I have more than 200 keywords

And you loading all pdfs and processing for every single one of them. I think it would be much more efficient to load file once and check it for all keywords:

public static ConcurrentBag<KeyValuePair<string, string>> SearchPdf(string path, string[] keywords)
{
    //...
    Parallel.ForEach(files, file =>
    {
        // ...
        for (int i = 0; i < document.Pages.Count; i++)
        {
            foreach (var keyword in keywords)
            {
                // search for keyword and add it to the results    
            }
        }
    }
    // ...  
}

Next thing you can try to optimize - break of search for page/keyword pair - since you care only about keyword being found in file not a page - break out earlier if the keyword was found (and/or all keywords were found), for example by maintaining local hashset of found keywords.

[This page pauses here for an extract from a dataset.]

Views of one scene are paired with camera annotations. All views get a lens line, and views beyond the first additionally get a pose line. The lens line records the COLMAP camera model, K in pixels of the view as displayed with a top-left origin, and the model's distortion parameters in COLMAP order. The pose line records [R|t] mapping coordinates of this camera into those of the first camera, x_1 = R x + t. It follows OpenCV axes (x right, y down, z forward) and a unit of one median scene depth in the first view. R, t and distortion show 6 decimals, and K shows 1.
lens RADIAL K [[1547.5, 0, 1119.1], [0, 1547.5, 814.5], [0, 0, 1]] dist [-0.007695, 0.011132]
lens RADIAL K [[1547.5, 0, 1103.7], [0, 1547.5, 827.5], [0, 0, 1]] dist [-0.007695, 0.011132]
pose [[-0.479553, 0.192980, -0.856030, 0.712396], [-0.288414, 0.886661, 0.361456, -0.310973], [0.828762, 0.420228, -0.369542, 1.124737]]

Then optimize the search (as suggested in comments) - no need create bunch of string by using ToLower and add pressure on the GC -

Instead of

keyword = keyword.ToLower().Trim();
if (text.ToLower().Contains(keyword) || file.Name.ToLower().Trim().Contains(keyword) || file.FullName.ToLower().Trim().Contains(keyword))
{
    results.Add(new KeyValuePair<string, string>(keyword, file.FullName));
}

just use:

if (text.Contains(keyword, StringComparison.OrdinalIgnoreCase) || file.Name.Contains(keyword, StringComparison.OrdinalIgnoreCase) || file.FullName.Contains(keyword, StringComparison.OrdinalIgnoreCase))
{
    results.Add(new KeyValuePair<string, string>(keyword, file.FullName));
}

Also possibly perform file name and full file name checks before the fulltext search (maybe before file/page load).